For many generations the Moslem hold on India was confined to the north. Then, early in the sixteenth century, the great Turko-Mongol leader Baber entered India and founded the "Mogul" Empire. Baber and his successors overran even the south, and united India politically as it had never been united before. But even this conquest was superficial. The Brahmins, threatened with destruction, preached a Hindu revival; the Mogul dynasty petered out; and at the beginning of the eighteenth century the Mogul Empire collapsed, leaving India a welter of warring principalities, Mohammedan and Hindu, fighting each other for religion, for politics, or for sheer lust of plunder.

Out of this anarchy the British rose to power. The British were at first merely one of several other European elements—Portuguese, Dutch, and French—who established small settlements along the Indian coasts. The Europeans never dreamed of conquering India while the Mogul power endured. In fact, the British connection with India began as a purely trading venture—the East India Company. But when India collapsed into anarchy the Europeans were first obliged to acquire local authority to protect their "factories," and later were lured into more ambitious schemes by the impotence of petty rulers. Gradually the British ousted their European rivals and established a solid political foothold in India. The one stable element in a seething chaos, the British inevitably extended their authority. At first they did so reluctantly. The East India Company long remained primarily a trading venture, aiming at dividends rather than dominion. However, it later evolved into a real government with an ambitious policy of annexation. This in turn awakened the fears of many Indians and brought on the "Mutiny" of 1857. The mutiny was quelled, the East India Company abolished, and India came directly under the British Crown, Queen Victoria being later proclaimed Empress of India. These events in turn resulted not only in a strengthening of British political authority but also in an increased penetration of Western influences of every description. Roads, railways, and canals opened up and unified India as never before; the piercing of the Isthmus of Suez facilitated communication with Europe; while education on European lines spread Western ideas.

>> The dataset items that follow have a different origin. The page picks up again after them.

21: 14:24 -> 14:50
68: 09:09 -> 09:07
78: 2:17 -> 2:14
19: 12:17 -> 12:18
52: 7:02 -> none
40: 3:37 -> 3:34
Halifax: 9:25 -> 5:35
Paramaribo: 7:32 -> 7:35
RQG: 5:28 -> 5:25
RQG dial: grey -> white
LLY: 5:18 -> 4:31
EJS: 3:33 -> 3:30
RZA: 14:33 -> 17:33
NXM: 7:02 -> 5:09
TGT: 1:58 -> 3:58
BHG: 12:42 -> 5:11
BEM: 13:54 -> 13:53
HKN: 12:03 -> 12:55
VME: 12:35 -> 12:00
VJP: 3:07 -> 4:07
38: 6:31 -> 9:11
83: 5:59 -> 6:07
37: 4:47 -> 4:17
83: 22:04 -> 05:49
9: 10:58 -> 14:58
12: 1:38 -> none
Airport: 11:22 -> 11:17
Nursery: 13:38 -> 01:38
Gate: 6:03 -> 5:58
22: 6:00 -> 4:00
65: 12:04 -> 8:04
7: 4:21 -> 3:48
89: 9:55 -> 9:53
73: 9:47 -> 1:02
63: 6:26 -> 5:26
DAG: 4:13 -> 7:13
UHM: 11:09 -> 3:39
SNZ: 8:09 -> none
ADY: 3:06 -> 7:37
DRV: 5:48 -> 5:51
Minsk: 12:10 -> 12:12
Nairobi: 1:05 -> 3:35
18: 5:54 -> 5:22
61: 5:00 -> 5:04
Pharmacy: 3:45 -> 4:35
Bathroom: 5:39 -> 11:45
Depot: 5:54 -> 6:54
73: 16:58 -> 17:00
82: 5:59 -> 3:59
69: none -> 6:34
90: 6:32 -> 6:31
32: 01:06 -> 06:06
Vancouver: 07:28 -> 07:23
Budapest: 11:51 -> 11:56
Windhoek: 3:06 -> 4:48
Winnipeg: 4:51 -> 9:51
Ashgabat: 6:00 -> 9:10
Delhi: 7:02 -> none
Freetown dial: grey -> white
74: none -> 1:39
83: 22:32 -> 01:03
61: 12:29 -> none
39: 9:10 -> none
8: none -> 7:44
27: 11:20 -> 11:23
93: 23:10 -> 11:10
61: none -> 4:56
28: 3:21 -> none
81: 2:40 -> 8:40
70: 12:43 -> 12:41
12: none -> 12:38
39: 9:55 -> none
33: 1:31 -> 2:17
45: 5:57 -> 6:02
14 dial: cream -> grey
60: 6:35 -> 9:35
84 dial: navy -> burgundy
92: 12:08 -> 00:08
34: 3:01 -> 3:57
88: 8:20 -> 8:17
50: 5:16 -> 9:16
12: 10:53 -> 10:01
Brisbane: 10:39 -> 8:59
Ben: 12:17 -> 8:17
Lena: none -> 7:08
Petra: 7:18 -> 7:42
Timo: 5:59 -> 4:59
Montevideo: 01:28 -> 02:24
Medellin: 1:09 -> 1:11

Over this rapidly changing India stood the British "Raj"—a system of government unique in the world's history. It was the government of a few hundred highly skilled administrative experts backed by a small professional army, ruling a vast agglomeration of subject peoples. It was frankly an absolute paternalism, governing as it saw fit, with no more responsibility to the governed than the native despots whom it had displaced. But it governed well. In efficiency, honesty, and sense of duty, the government of India is probably the best example of benevolent absolutism that the world has ever seen. It gave India profound peace. It played no favourites, holding the scales even between rival races, creeds, and castes. Lastly, it made India a real political entity—something which India had never been before. For the first time in its history, India was firmly united under one rule—the rule of the Pax Britannica.

Yet the very virtues of British rule sowed the seeds of future trouble. Generations grew up, peacefully united in unprecedented acquaintanceship, forgetful of past ills, seeing only European shortcomings, and, above all, familiar with Western ideas of self-government, liberty, and nationality. In India, as elsewhere in the East, there was bound to arise a growing movement of discontent against Western rule—a discontent varying from moderate demands for increasing autonomy to radical demands for immediate independence.